Passos N.86, Setembro 2007

Pela construção do bem comum

“O sono da razão cria monstros”, escreveu o pintor espanhol Francisco Goya em uma de suas gravuras. Quando olhamos a situação brasileira atual muitas vezes temos a impressão que a razão – o “bom senso” – está adormecida no país. É como se os interesses pessoais, o ganho e o lucro, a ganância política e econômica, falassem mais alto do que qualquer lógica de construção da sociedade e do bem-comum.

Na queda do avião da TAM em Congonhas, multiplicam-se as ocasiões de erro e os descasos. Fica evidente que critérios de maximização do lucro, de utilização política das obras e a falta de planejamento estratégico são as causas últimas do acidente. E parece que a busca de solução continua a ser determinada por esses mesmos critérios. Mas, como alguns notaram, o “apagão” do setor aéreo é apenas aquele que mais aparece no momento atual. Porque há muito tempo já existe o “apagão” da segurança, o da educação, o da energia, o do atendimento aos pobres e aos idosos, etc.

Defende-se que para diminuir a criminalidade, deve-se aumentar o número de abortos! Na prática a frase significa: se os filhos não têm educação e as mães sofrem com a insegurança em que vivem, matemos esses filhos desde logo. Se o sexo se tornou generalizado entre os jovens e perigosos, distribua-se preservativos, e deixemos os jovens sem saber como amar.

A cada dia, temos mais escândalos de corrupção, e o acusador de ontem se torna o acusado de hoje.

Não deixa de ser irônico constatar que o jornal “A Província de São Paulo” já escrevia, em 1875, “governo, partidos e a mesma sociedade, no quanto pode ser essa compreendida, vacilam, agitam-se no vácuo quando não dormem no sono da atonia, o que tudo revela ausência de convicções, de observação, de tirocínio, experiência e estudo de princípios”.

O grande drama é que não existe razão, não existe “bom senso”, se a pessoa não é colocada em primeiro lugar, porque ela é o ideal maior de uma sociedade. Não nos colocamos juntos, não vivemos em sociedade, pelo bem de entidades abstratas chamadas Estado ou mercado, mas para que a nossa dignidade de pessoa, o nosso desejo de realização e de bem se concretize. Esse é o único ideal capaz de vencer a ânsia pelo lucro, o despotismo do poder e a política vivida com vistas aos próprios interesses pessoais. Ele permite uma verdadeira racionalidade na política, que não é só estratégia de luta pelo poder, mas construção do bem comum.

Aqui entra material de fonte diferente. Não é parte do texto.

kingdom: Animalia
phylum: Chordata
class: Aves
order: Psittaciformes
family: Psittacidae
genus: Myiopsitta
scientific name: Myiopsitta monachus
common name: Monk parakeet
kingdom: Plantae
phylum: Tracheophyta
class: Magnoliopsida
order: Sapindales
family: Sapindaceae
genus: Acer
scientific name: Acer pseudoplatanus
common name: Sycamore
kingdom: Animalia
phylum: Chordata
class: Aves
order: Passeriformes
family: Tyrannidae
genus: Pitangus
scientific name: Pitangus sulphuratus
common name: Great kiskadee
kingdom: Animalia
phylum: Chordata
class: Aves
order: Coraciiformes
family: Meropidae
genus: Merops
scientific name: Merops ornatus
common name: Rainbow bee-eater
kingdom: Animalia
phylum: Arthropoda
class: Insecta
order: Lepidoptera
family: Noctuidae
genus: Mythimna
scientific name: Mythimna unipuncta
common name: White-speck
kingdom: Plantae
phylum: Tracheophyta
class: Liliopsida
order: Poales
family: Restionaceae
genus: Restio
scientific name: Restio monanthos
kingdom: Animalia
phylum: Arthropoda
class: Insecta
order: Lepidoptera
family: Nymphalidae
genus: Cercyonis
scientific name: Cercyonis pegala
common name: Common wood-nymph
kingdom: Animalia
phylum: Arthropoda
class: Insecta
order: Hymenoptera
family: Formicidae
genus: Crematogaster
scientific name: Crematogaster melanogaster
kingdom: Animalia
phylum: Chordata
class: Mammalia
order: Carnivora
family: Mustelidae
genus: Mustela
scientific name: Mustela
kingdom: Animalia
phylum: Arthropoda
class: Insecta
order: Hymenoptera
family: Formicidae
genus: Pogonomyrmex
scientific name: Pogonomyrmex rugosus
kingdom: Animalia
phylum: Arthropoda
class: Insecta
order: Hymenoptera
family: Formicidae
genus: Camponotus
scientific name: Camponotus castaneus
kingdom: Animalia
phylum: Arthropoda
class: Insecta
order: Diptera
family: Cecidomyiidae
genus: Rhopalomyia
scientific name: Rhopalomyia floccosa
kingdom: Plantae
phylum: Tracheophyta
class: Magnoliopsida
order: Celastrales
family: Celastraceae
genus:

Nesse contexto, qual é nossa tarefa? Testemunhar Cristo, testemunhá-lo com todos os instrumentos de nossa vida. Só o homem que se sente amado e acolhido, é capaz de olhar a realidade com positividade, encontrando nela as veredas que levam à construção do bem comum. Essa é a experiência que fazem todos aqueles que encontram a Cristo e percebem que “Deus é amor”.

Por isso a presença da Igreja é a resposta mais adequada e razoável para responder a essa situação, ela é um corpo social que coloca na sociedade um dinamismo construtivo, capaz de se opor ao desnorteamento generalizado e a falta de ideal que atinge nossa sociedade.